Quote:

**PrincessDerpy**:

I hate you. I hate you because now I have to explain what I've explained a thousand times before. Let's get this over with.

I am going to use the relationship between 3 points to demonstrate why you don't understand the relationship between total armor and total damage mitigation

At 0 resist, you have 0% total mitigation

At 30 resist, you have 25% total mitigation

At 100 resist, you have 50% total mitigation

The first thing out of your mouth is probably "but I'm right and the numbers show that I am!". Let me tell you why you're wrong.

Going from 25% total mitigation to 50% is not the same as going from 0% to 25%, save in relation to RAW INCOMING DAMAGE. What actually happens when you go from 25% to 50% is you cut the damage you were taking at 25% down by a third, 33%. How does this work? At 25% mitigation you take 75% of raw incoming damage. At 50% you take 50% of raw incoming damage. Ergo, going from 25% to 50% mitigation actually improved your defenses by more than you think they should at first blush.

In fact, this works moving onward. Going from 50% total mitigation to 75% mitigation cuts the damage you were taking at 50% in half.

This is why resists actually do not have diminishing returns even though it looks like diminishing returns. Percentile damage mitigation becomes increasingly more valuable the closer its value gets to 100%. In fact, to make a point of absurdity, going from 98% to 99% would halve damage intake. Granted you would be taking piss all for damage at 98% mitigation, but you'd be taking half of that piss all at 99%.

In short, if the game scaled like this

0-0

30-25%

60-50%

90-75%

120-99.9%(recursive to infinity decimals)

Resists would actually scale exponentially with themselves because each additional 1% mitigation is actually more valuable than the last!

That's a very twisted view of how this works. You have to look at it in terms of practical use within the game, and also the argument at-hand in this thread.

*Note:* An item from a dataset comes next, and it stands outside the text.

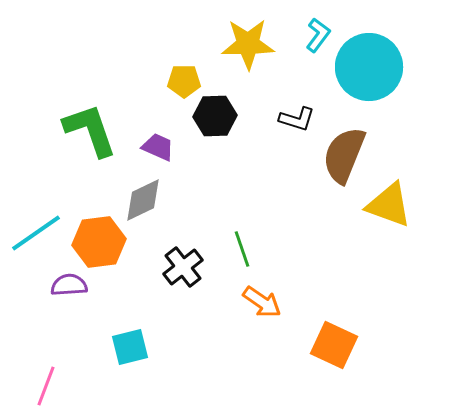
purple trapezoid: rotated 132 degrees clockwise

Let's go back to my example.

You have an effective 30 MR, and a fed Karthus at level 18 has an ult that'll do 950 damage, base. You take 731.5 damage. You buy an addition 20 MR. Now the ult does 636.5 damage. For 20 MR, you just reduced the damage of the ult by almost 100.

Now the tank with an effective 150 MR takes the same ult. Take 380 damage. Tank buys 20 more MR, and the damage only reduces to 351.5 damage. So adding 20 MR on top of the 150 you already had is only removing 30 damage from the ult.

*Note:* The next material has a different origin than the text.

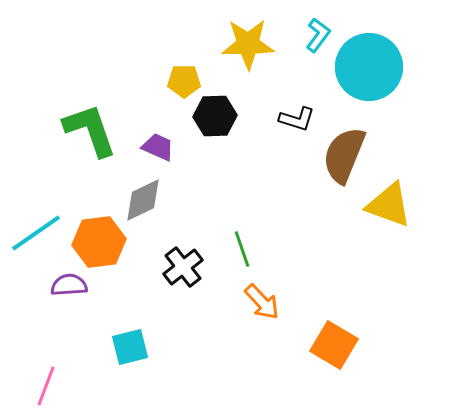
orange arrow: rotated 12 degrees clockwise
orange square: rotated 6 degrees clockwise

Last I checked a reduction of 100 damage is greater than a reduction of 30 damage. If resistance calculations were linear as you claim, adding 20 MR should be reducing the amount of incoming damage by the same amount (percent), regardless of how much MR you had before.

You are correct that each percentage point of mitigation has the same value with respect to the incoming damage. In this example, a single percentage point reduces the damage by 9.5. But the key here is that

*you don't buy resistances by percent reduction*. You buy mitigation by a separate value which is translated into a percent damage reduction based on a non-linear equation. Conversely, penetration is calculated based off your resistance value, not your calculated percentage of mitigation. Flat values of pen effectively subtract a flat value from your resitance. Percent pen effectively removes a percentage of your resistance value, which is translated into a percent mitigation afterwards. Percent pen does not act directly on your percent mitigation (having an effective 60% damage reduction is not reduced to 15% damage reduction by 45% magic pen).

When the other person here posted about the 'first 55% of your mitigation' going further than the last 45%, he wasn't talking with respect to percent damage reduction. He was talking about your actual MR value. Let's say somebody has 120 MR. If the enemy has 45% magic pen, you have an effective 66 MR. This translates into a change from 54% mitigation to about 40% mitigation. So after accounting for the 45% magic pen, the incoming damage is increased by 14%.

While your math is not wrong, your interpretation of the situation and the data, and how you applied that math (or perhaps more appropriately what math you are using), is off.